[[ Study text open ]]

Imported: ESM Support (Node.js 18.19+)

node --import @azure/monitor-opentelemetry/loader ./dist/index.js

package.json:

{
  "scripts": {
    "start": "node --import @azure/monitor-opentelemetry/loader ./dist/index.js"
  }
}

Imported: Full Configuration

import { useAzureMonitor, AzureMonitorOpenTelemetryOptions } from "@azure/monitor-opentelemetry";
import { resourceFromAttributes } from "@opentelemetry/resources";

const options: AzureMonitorOpenTelemetryOptions = {
  azureMonitorExporterOptions: {
    connectionString: process.env.APPLICATIONINSIGHTS_CONNECTION_STRING,
    storageDirectory: "/path/to/offline/storage",
    disableOfflineStorage: false
  },
  
  // Sampling
  samplingRatio: 1.0,  // 0-1, percentage of traces
  
  // Features
  enableLiveMetrics: true,
  enableStandardMetrics: true,
  enablePerformanceCounters: true,
  
  // Instrumentation libraries
  instrumentationOptions: {
    azureSdk: { enabled: true },
    http: { enabled: true },
    mongoDb: { enabled: true },
    mySql: { enabled: true },
    postgreSql: { enabled: true },
    redis: { enabled: true },
    bunyan: { enabled: false },
    winston: { enabled: false }
  },
  
  // Custom resource
  resource: resourceFromAttributes({ "service.name": "my-service" })

[[ Study text closed ]]
[[ Information supplied open ]]

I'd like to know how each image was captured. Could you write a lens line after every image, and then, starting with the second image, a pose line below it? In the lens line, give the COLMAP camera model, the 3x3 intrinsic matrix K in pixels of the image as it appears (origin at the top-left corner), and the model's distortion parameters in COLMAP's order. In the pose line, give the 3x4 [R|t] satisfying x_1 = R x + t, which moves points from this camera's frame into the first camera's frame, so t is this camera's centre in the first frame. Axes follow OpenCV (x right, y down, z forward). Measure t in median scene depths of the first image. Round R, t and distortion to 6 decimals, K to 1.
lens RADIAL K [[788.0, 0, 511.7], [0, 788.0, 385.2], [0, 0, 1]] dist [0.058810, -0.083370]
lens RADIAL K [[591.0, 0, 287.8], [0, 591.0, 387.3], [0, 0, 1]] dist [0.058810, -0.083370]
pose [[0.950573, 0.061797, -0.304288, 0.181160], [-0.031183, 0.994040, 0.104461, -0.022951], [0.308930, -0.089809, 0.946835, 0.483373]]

[[ Information supplied closed ]]

* Work to complete
In the Azure Monitor configuration text, which two instrumentation libraries are set to disabled?

* Result below
Bunyan and winston.